Let’s lower the tone just a little here and talk about Russell Brand and Katy Perry. Ever since Brand (British, controversial, comedian, actor, author, presenter) hooked up with Perry (American, singer-songwriter), we’ve been following their liaison at close quarters. Theirs was a whirlwind courtship, kick-started at the MTV Video Music Awards in September and shifted into gear in January when they announced their engagement from India. The reason we all know so much about the Brand/Perry pairing is because they’re not shy about putting their relationship out there: if they’re not together, they’re tweeting to and about each other.
But T-M-I tweeting and shows of saccharine inseparableness aside, what of the erstwhile differences that surely divide a self-proclaimed sex addict and sometime drug addict (him) and progeny of preachers (her)? Well, it seems Rusty and Katy have been doing what lots of other loved-up, dating, relating, newly-engaging couples do, which is to create an air of superficial congruence in image. Put plainly, this means dressing the same and reflecting each other’s wardrobes. From their identikit dark-dyed and distressed hairdos to their bigger-than-your-head shades, Brand and Perry have started to look eerily like one another. Seriously, stick a beard on Katy and you’ve got yourself a mini-Brand. Their togs too have undergone a twinning ceremony: often they’re seen sporting similar bashed-up boots or bobble hats, or doing the color-coordination thing.

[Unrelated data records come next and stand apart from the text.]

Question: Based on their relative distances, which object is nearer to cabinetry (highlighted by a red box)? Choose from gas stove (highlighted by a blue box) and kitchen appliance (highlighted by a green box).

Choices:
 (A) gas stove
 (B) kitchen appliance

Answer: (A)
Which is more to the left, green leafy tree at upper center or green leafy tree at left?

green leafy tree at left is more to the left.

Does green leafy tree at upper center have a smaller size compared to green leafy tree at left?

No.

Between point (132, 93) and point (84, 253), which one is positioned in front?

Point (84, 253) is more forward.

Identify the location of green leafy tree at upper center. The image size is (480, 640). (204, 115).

His and hers dressing is a social signal that a pair of people want to be seen as two peas in a pod. It was this that I thought of (using lashings of creative license for the comparison) when I first saw this Portrait of the Artist’s Parents, Salomon de Bray and Anna Westerbaen (1664) by the Dutch painter Jan de Bray (c. 1627 – 1688). Jan was born into a creative, cultured family in Haarlem: his father was a painter and architect who helped establish the painter’s guild in Haarlem in the 1630s. Salomon was also a poet and a member of the city’s rhetorical society. Jan’s mother Anna came from an artistic family in The Hague.
This picture is a posthumous portrait, which de Bray painted shortly after his parents died from a plague that also claimed four of his siblings. The image has Salomon with his left hand outstretched in a rhetorical pose, as though he were about to speak. Profile portraits were a common format on Roman coins and celebratory medals, depicting individuals of high birth and rank. The tradition was revived during the Renaissance but is only occasionally found in 17th-century Dutch and Flemish painting. Peter Paul Rubens (1577 – 1640) may have provided the precedent here, with his Agrippina and Germanicus (c. 1614).
In any case, this picture with its unusual overlapping profiles is rich with ancient ideals of dignity and permanence and reveals de Bray’s devotion in memorializing his family with his work. He even stipulated that the picture should be given to Haarlem, to ensure his parents wouldn’t be forgotten. For me one of the most striking aspects of the picture is the parity of pose and appearance: see how this couple correlate in their stark, dark dress. Despite some embellishments on his attire to denote scholarly leanings (a skullcap and a white collar), the overriding impression is one of symbiosis and sartorial similarity. In the case of these two, their clothing congruence comes to stand for a long and loving life together. Neither forced nor contrived, they’ve become like proper peas in a pod. Now only time will tell if we’ll ever be saying the same for Russell and Katy.